Sunday, 26 January 2014

Equal

Fair to be a libra-ian and also a twin.
Define it ...



I'm back after a week or so :DDD

Lately I've been always wishing that it would be Saturday (yesterday, to be precise). It really is a kick in the ass lately during school days. As yeahhh, I've made my mum angry :/ and her mood doesn't goes good and I know that only to church would make her happier LAAAAAAA ~ I'm really really high :P

The reason I made her angry is that she scowled only me when I didn't drink water WHATTT ? Of course I've just woke up from my nap, and my mood goes really bad and I seriously cannot tolerate the unfairness and I started complaining that she doesn't say anything about my twin brother. He. Is. My. Twin. Brother. Why. Should. You. Scold. Me. Only.
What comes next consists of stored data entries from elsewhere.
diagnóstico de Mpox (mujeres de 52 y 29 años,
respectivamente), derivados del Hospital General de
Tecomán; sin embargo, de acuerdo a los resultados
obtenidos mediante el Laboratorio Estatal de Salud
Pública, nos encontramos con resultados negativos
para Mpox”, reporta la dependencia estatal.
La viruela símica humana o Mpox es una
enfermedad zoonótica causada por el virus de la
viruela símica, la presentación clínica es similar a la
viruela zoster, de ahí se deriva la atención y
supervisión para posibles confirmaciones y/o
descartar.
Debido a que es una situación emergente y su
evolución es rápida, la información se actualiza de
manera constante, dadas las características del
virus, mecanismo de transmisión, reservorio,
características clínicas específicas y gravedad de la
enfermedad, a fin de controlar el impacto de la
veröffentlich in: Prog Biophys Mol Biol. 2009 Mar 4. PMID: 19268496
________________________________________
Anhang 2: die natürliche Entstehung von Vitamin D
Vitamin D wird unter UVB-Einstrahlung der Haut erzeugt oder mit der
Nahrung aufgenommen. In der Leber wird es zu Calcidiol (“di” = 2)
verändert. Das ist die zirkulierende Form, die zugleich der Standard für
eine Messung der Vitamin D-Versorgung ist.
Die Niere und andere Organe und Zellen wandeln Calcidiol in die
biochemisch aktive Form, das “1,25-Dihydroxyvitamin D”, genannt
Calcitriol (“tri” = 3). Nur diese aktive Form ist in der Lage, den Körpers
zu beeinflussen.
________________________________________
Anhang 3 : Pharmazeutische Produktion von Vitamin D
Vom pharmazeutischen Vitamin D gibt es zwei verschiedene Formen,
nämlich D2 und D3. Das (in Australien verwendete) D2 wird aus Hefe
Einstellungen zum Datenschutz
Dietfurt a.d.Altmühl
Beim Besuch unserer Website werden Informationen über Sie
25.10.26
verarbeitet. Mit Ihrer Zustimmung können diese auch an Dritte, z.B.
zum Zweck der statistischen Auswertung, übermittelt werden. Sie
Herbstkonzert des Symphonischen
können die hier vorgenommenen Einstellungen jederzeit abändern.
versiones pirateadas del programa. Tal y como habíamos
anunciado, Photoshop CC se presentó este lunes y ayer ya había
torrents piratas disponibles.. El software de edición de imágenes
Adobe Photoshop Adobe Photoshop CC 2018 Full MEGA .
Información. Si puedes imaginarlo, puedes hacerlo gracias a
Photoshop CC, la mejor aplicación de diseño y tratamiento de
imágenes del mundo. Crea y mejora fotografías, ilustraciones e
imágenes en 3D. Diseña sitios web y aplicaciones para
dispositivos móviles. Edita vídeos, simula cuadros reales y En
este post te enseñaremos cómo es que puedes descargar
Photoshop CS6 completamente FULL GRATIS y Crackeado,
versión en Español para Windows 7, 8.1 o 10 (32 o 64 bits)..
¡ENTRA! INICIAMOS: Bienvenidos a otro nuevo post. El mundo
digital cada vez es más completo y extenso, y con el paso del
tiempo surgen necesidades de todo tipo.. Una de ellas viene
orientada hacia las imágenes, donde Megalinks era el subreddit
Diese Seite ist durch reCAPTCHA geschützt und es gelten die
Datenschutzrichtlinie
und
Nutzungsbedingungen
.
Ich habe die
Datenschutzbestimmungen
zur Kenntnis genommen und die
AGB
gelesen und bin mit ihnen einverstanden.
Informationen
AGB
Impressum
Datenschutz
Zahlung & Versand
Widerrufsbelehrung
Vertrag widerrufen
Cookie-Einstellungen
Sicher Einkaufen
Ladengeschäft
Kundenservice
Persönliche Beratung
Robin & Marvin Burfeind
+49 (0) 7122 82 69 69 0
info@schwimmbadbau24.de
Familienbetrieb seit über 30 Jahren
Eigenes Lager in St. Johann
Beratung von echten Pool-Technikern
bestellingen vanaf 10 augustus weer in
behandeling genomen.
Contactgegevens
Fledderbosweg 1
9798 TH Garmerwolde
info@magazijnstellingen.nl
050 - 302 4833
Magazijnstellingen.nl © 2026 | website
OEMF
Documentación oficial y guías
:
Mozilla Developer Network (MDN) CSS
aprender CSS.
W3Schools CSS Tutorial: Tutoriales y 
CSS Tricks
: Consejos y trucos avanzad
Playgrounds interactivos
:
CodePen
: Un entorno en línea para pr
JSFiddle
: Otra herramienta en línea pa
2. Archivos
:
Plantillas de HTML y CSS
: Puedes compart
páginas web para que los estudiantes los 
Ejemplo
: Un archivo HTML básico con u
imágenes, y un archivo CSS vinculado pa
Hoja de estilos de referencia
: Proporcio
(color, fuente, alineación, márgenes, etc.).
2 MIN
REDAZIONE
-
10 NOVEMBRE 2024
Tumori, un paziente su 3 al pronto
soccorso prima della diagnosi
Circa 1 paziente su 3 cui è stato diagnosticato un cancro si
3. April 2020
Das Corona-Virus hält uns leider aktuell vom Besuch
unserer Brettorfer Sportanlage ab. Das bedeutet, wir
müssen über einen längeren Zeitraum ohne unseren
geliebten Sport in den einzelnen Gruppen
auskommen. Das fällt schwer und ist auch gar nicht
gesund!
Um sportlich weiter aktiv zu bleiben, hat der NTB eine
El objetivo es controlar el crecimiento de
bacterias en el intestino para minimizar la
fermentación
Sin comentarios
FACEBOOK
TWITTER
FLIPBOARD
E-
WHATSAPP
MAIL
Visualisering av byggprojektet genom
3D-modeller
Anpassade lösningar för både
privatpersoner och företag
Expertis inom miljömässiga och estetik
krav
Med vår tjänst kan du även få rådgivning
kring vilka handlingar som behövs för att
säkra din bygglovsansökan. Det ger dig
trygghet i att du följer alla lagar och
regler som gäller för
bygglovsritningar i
That's how everything start. And she started scolding me and she banned me for playing iPad. FINEEE this is so seriously unfair. So I started talking back that she is seriously unfair. And it doesn't turn out a good ending always when she really got mad :/

So fine, you could see me like disappeared from Earth for like a hundred days (like a week only actually)

So yeapp, I go to school. I come back from school. Somemore I'm sick. WHATT. So I couldn't get any medication as mummy got angry and she wouldn't talk to me so yeahh, I took my medication from my dad and some are from my own knowledge but of course mums knows the best so yeah, I'm still in those half alive situation in school. Always afraid that I would spread my sickness to others as I would always cough when I talk something. THAT SUCKS :( so yeah, back to come back from school, I do homework, then I sleep and usually I would play piano for awhile (my favourite songs only) and I would go play iPad aka online ! However, I couldn't play iPad since I'm banned for it and since my piano exam is around the corner (March) so I'm physically forced to practice those annoying and boring exam songs.

To make mummy angry is always the worst thing ever. She wouldn't care to talk to me. So yeah, from morning or I could say dawn. I'm wide awake. Not really though, it's like I would wake up from my dreams every hour as I'm really really afraid that I would wake up late as when I'm extremely exhausted (I'm in those case lately) I wouldn't even hear my alarm clock ringing. And since my mum wouldn't talk to me, I'm extremely afraid she wouldn't wake me up :( When school is over, my mum would fetch me. So yeah, I'm also afraid that she wouldn't fetch me and I would be forgotten. The next thing is when in the car, she wouldn't say anything. Imagine that silence :/ When I'm at home, no one talks to me and sometimes I would start thinking myself since no one would like really talk to me. So yeah, I always build a castle in the air lately. And yeah, what I do mostly (for this week) is exam pieces, exam pieces, exam pieces. you could imagine how many times the songs repeated in my house. When it's time for tuition, I'm extremely afraid she wouldn't fetch me there or fetch me home. And when there is curriculum in school. I couldn't tell her when it ends so yeahh, I could just join those that I joined last week. When I deadly need to online (I can't live without online-ing kayy), I would quickly just on for a few minutes. And I seriously couldn't reply or do anything to my notifications. All I know is that who is finding me. So yeahh I'm being quite an ignorable person lately. Of course all the above worries is like nothing as my mum did them all :') I mean those 'extremely worried' stuff :) Oh yeah since I couldn't play iPad and I felt bored, so I played my game boy TROLOLOL. Its like I haven't touch it for years and due to the boredness I have, I went to play every single game of it. And trust me, I couldn't understand why would I live it so much last time. It's so boring :/

This life sucks

I'm bad sometimes in talking back. But pleaseeee, can I at least have like fairness ? Could you at least look at what good things I do then always looking at my dark side ? Why would you always think that my brother is better than me ? The only thing I won is that he always disturb and bully me. But you seldom scold him also. Every time, I feel lazy, you would complain a lot. When my room is messy, you complain too. What about him ? :(

Can someone on earth actually could understand me ?
I've been facing serious problems lately. Like I couldn't do much stuff I enjoy doing. So the happiest day I had this week is actually on Saturday at the moment when someone actually thinks that I'm awesome although it's just a simple thing that I know how to play harmonica. But still I enjoy him saying that. Like finally someone can see my bright side in this week and that someone could appreciate me the way my mum usually do. Is not that some other people doesn't praise me, is that he praise me sincerely. That feeling arhhhhh. Thank you so much :))

Life is not fair but you can at least try to make it a little equal

Luckily this week is finally over :D
Maybe I am selfish and hard hearted, I don't know
I truly hope that this would be the last time I would talk back to my mum and this would also be the last time this thing happen.